This book focuses on the building of a crypto economy as an alternative economic space and discusses how the crypto economy should be governed. The crypto economy is examined in its productive and financialised aspects, in order to distil the need for governance in this economic space.
The author argues that it is imperative for regulatory policy to develop the economic governance of the blockchain-based business model, in order to facilitate economic mobilisation and wealth creation. The regulatory framework should cater for a new and unique enterprise organisational law and the fund-raising and financing of blockchain-based development projects. Such a regulatory framework is crucially enabling in nature and consistent with the tenets of regulatory capitalism.
Further, the book acknowledges the rising importance of private monetary orders in the crypto economy and native payment systems that do not rely on conventional institutions for value transfer. A regulatory blueprint is proposed for governing such monetary orders as 'commons' governance. The rise of Decentralised Finance and other financial innovations in the crypto economy are also discussed, and the book suggests a framework for regulatory consideration in this dynamic landscape in order to meet a balance of public interest objectives and private interests.

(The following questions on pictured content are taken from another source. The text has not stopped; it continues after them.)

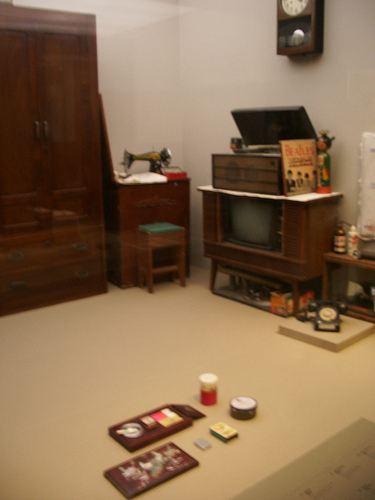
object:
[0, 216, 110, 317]
reflection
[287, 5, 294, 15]
number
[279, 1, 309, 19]
clock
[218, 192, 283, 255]
television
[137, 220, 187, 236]
cushion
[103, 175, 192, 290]
dresser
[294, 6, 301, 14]
black number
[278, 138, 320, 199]
record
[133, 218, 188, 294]
stool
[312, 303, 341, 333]
phone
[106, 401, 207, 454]
objects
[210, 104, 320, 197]
record player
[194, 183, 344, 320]
furniture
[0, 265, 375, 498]
floor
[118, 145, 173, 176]
sewing machine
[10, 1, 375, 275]
wall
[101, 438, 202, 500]
item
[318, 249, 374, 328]
stand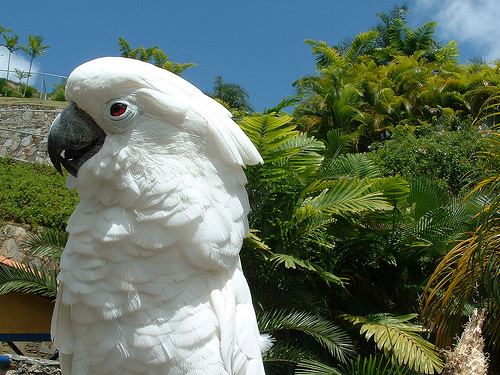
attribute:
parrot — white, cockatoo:
[45, 55, 264, 365]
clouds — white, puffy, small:
[415, 5, 496, 52]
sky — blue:
[0, 3, 499, 57]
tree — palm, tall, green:
[378, 11, 456, 64]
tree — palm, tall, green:
[306, 33, 379, 65]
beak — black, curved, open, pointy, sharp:
[48, 102, 105, 178]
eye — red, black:
[111, 105, 126, 120]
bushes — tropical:
[273, 107, 499, 369]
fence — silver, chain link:
[5, 65, 68, 105]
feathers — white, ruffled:
[143, 102, 240, 258]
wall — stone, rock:
[7, 107, 48, 164]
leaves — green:
[301, 177, 419, 216]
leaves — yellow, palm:
[418, 226, 494, 320]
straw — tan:
[439, 315, 487, 373]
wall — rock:
[2, 224, 56, 276]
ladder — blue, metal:
[2, 325, 59, 374]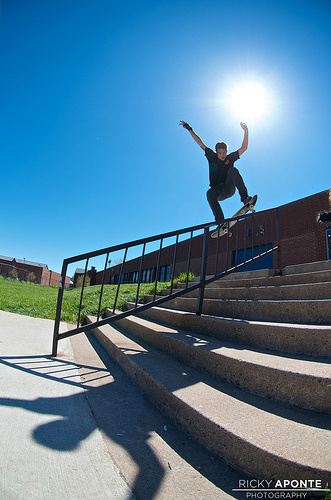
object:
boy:
[177, 118, 252, 226]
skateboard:
[209, 191, 258, 241]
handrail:
[52, 206, 286, 358]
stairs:
[83, 309, 331, 499]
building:
[92, 186, 331, 285]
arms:
[178, 117, 213, 161]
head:
[215, 141, 227, 164]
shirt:
[202, 147, 240, 185]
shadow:
[0, 286, 253, 500]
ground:
[0, 271, 327, 498]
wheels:
[249, 202, 255, 212]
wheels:
[223, 223, 229, 235]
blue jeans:
[205, 165, 249, 223]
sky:
[0, 0, 330, 275]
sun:
[219, 71, 281, 129]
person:
[178, 118, 252, 226]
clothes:
[201, 149, 250, 225]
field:
[0, 270, 200, 326]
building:
[0, 252, 75, 288]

By setting out a reform agenda in relation to economic and financial governance in the crypto economy, this forward-looking work argues for the extension of 'regulatory capitalism' to this perceived 'wild west' of an alternative economic space. It advances the message that an innovative regulatory agenda is needed to account for the economically disruptive and technologically transformative developments brought about by the crypto economy.
Iris H-Y Chiu is Professor of Corporate Law and Financial Regulation at University College London, UK.
John Linarelli is Professor of Law at the University of Pittsburgh, USA.
Teresa Rodríguez de las Heras Ballell is Associate Professor of Commercial Law at University Carlos III of Madrid, Spain. She is also currently Sir Roy Goode Scholar at UNIDROIT, Rome (2021-22) and previously held the Chair of Excellence at Harris Manchester College, Oxford University.
Teresa is an arbitrator at the Madrid Court of Arbitration and the Spanish Court of Arbitration, a member of the Spanish Advertising Standards Tribunal (Autocontrol), member of the European Commission Expert Group on Liability and New Technologies, member of European Union Expert Group for the Observatory on the Online Platform Economy, Delegate for Spain before UNIDROIT and UNCITRAL Working Group VI on Security Interests, and member nominated by UNIDROIT of the Expert Study Group on a Fourth Protocol for the Cape Town Convention on International Security Interests.
She has held fellowships at the European Central Bank Legal Research Programme 2018 with a project on Fintech regulation, the Transatlantic Technology Law Forum, Stanford Law School, and was a Marie Curie Fellow at the Centre of European Law and Politics (ZERP), University of Bremen. In addition she has held visiting professorships at Oxford University, Toulouse 1 University Capitole, Columbia Law School, Tulane University Law School, the University of the Andes, the University of Turin, the University of Tokyo and University College London.